Objective: To present our pilot study using AR in skull base tumor surgery, aimed at accurately defining extent of tumor resection and plan for reconstruction with patient-specific titanium implants.
Methods: A retrospective chart review was performed to identify patients with skull base bone tumors requiring resection and bony reconstruction. Brainlab navigation software was used for segmentation/mirroring of the preoperative CT and MRI data and generation of a 3D virtual surgical plan including definition of tumor borders and surrounding critical neurovascular structures, patient specific implants, and bony anatomic models to guide reconstruction. Each plan was developed with Xironetic, loaded onto IntraOpVSP software, and transferred to the Microsoft HoloLens 2, an AR head-mounted display. Optical landmark registration via individualized AR tracking QR-codes was used to orient each plan to the patient intraoperatively. The surgeon then utilized the goggles during critical portions of each procedure to localized tumor borders segments and reconstruction implants. Qualitative analysis included assessment of 1) time for registration, 2) registration accuracy, 3) time of use, 4) ease of use, and 5) surgical applicability.
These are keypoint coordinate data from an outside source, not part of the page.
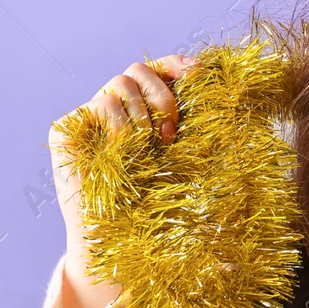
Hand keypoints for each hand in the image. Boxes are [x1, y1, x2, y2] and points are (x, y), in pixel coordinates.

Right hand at [46, 53, 198, 307]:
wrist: (112, 242)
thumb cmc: (150, 212)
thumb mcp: (181, 168)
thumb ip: (194, 138)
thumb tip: (241, 109)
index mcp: (141, 113)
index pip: (157, 72)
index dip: (176, 65)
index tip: (199, 72)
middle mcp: (113, 109)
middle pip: (138, 70)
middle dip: (161, 94)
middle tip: (170, 132)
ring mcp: (88, 117)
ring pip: (119, 83)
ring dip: (141, 113)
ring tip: (146, 148)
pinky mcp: (66, 128)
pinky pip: (99, 104)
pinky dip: (118, 124)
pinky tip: (123, 151)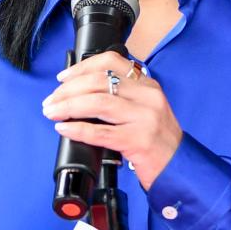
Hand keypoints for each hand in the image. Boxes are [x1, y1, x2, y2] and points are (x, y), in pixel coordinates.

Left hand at [42, 51, 182, 190]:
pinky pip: (100, 132)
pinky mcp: (139, 141)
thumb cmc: (157, 141)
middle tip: (51, 100)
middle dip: (68, 90)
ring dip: (68, 106)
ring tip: (52, 112)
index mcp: (148, 85)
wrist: (179, 167)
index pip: (111, 62)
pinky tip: (65, 129)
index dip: (82, 67)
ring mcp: (145, 118)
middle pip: (99, 81)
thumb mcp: (145, 109)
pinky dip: (78, 129)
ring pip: (98, 102)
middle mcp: (148, 97)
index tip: (63, 78)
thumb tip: (80, 94)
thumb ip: (122, 97)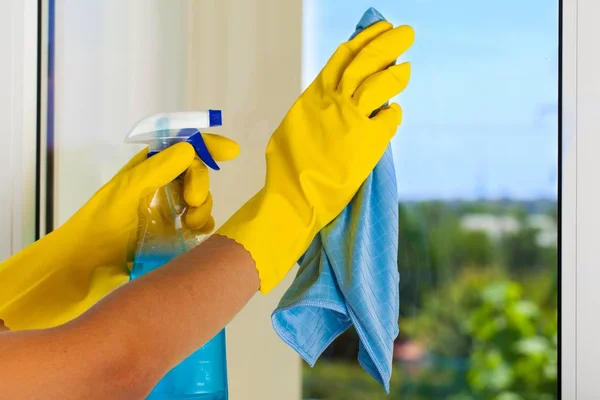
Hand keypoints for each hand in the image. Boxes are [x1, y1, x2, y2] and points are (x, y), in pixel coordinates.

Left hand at [0, 134, 238, 329]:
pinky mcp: (173, 231)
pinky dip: (204, 225)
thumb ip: (157, 169)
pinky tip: (196, 232)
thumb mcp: (126, 191)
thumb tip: (190, 149)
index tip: (231, 152)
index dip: (207, 145)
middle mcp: (161, 183)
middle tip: (193, 202)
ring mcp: (168, 208)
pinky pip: (200, 223)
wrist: (88, 264)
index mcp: (149, 167)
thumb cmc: (100, 223)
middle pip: (196, 173)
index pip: (182, 147)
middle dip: (201, 184)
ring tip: (190, 224)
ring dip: (203, 208)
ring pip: (201, 199)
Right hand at [217, 21, 413, 293]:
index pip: (341, 59)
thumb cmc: (287, 169)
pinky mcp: (369, 142)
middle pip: (365, 63)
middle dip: (387, 43)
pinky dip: (393, 113)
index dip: (362, 41)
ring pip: (380, 85)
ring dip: (396, 73)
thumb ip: (310, 111)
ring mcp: (352, 121)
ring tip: (406, 68)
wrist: (295, 197)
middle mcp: (333, 103)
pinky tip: (394, 111)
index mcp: (313, 97)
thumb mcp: (291, 129)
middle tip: (405, 32)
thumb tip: (324, 101)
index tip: (377, 28)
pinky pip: (388, 119)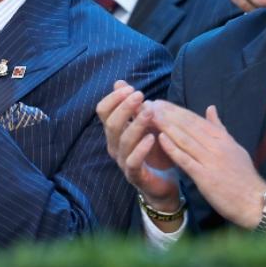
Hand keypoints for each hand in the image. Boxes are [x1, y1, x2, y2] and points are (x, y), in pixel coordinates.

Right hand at [96, 81, 179, 207]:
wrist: (162, 183)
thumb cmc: (153, 152)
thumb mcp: (143, 125)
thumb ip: (132, 106)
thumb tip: (119, 82)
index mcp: (114, 132)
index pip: (103, 111)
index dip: (114, 98)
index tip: (130, 88)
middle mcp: (114, 145)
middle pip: (111, 124)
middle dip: (124, 107)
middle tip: (140, 95)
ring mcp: (123, 161)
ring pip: (123, 141)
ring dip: (136, 124)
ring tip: (149, 112)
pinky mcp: (135, 175)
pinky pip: (133, 161)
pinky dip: (141, 149)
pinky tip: (152, 138)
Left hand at [149, 100, 265, 228]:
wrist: (255, 202)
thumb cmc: (244, 176)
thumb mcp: (234, 148)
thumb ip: (219, 129)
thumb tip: (210, 108)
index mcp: (223, 139)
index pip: (196, 120)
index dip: (177, 110)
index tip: (161, 102)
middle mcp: (216, 146)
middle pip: (188, 126)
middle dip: (168, 114)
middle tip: (150, 104)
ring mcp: (211, 161)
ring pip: (185, 139)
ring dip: (166, 126)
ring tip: (150, 115)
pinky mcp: (205, 177)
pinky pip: (186, 160)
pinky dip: (172, 148)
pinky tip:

Results: A total of 3 institutional cases of skull base tumor surgery implementing AR tools were identified. In the first case, AR was used in a patient with left squamous temporal bone fibrous dysplasia with dural involvement, assisting in intraoperatively visually assessing the accuracy of overlayed anatomic layers and planned resection margins. In the second case, AR was used in a patient with a left zygoma chondroid myxoma for intraoperatively differentiate the destructive lesion from the surrounding normal bone, and for visualizing the relevant anatomic structures in the process of reconstruction following resection. In the third case, AR was used in a patient with recurrent left sphenoid wing meningioma for intraoperative tumor margins definition and post-resection reconstruction of the left orbital roof. Gross total resection and optimal cosmesis were achieved in all cases. Registration took on average 15 minutes (range, 10-25 minutes) per case. Accuracy was qualitatively comparable to traditional navigation, with intermittent virtual object drift requiring re-registration. The AR goggles were utilized for an average of 30 minutes (range, 15-45 minutes) per case. Surgeons found them lightweight, comfortable, and easy to intermittently wear during surgery.
Conclusion: Skull base bony tumors are often difficult to treat given their invasive nature and destruction of normal structures. In our early experience, AR greatly assisted in intraoperative settings by enhancing surgeons’ ability in defining tumor borders, navigating the surrounding normal anatomy and preserving hidden underlying structures, displaying virtual cutting and drill guides, and precisely placing patient-specific implants. AR has the potential to enhance, or even replace, some forms of intraoperative surgical navigation.